Brother F__________ has visited the towns in South Norway, and especially in Havanger (population 30,600). The Present Truth has been received with joy, so that quite a few dear Christians there are now deeply interested, especially among the members of the Free Mission Church here. Many have already seen much of the light—besides there are some interested not belonging to any denomination.

At present Brother F__________ and Brother G__________ are both in Bergen (population 72,000) where they intend to work together during this winter. There the DAWNS seem to have already set on foot a remarkable movement. In no other place in Scandinavia has harvest truth been so quickly and heartily received by so many, as in Bergen. A prominent preacher of the Free Mission Church of that town has become thoroughly grasped by the clear light, and he is now setting forth the full and true Gospel to his always large and attentive audiences.

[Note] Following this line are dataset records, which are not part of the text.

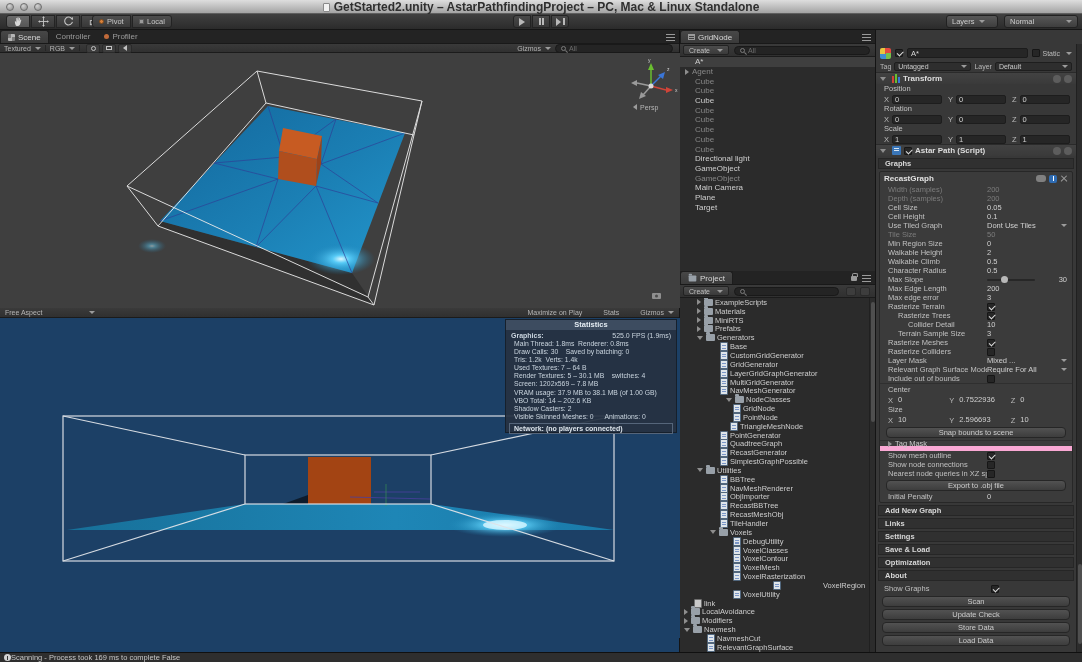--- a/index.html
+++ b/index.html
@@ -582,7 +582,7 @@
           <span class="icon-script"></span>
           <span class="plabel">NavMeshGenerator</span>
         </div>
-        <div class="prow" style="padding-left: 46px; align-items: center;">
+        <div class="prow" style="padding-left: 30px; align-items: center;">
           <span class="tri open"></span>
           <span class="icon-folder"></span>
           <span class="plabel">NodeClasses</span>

Also another prominent man there, an old teacher and editor, is strongly touched by the Truth. The testimonies of these two dear brethren seem to make a very strong impression upon the minds of other Christians.

But there is every appearance of a coming persecution also. In a letter of December 13th, Brother F__________ tells of an interested sister, who for many years has been working as a teacher in the Sunday School of “Indre-missionen,” and who has been summoned to leave that post. But the friends do not fear.

The light has been spreading itself in the following way: Some time ago a few interested were arranging “reading meetings,” in which one was reading from the DAWNS, and the others, with their open Bibles in hand, trying every point. When there came a point which any could not apprehend clearly, the reader would stop, that some one able might get an opportunity to make that point clear. These meetings still continue and the interest and blessings grow. I don’t know how many really interested there are, but at one such meeting, held in a private family, there were twenty-three present, all seemingly being of one mind and spirit. Of course these facts bring great joy to the dear Colporteur brethren.

In spite of the financial distress the Present Truth is accomplishing its work, spreading about the light more and more. This makes us satisfied, even though we would be bound to endure many privations.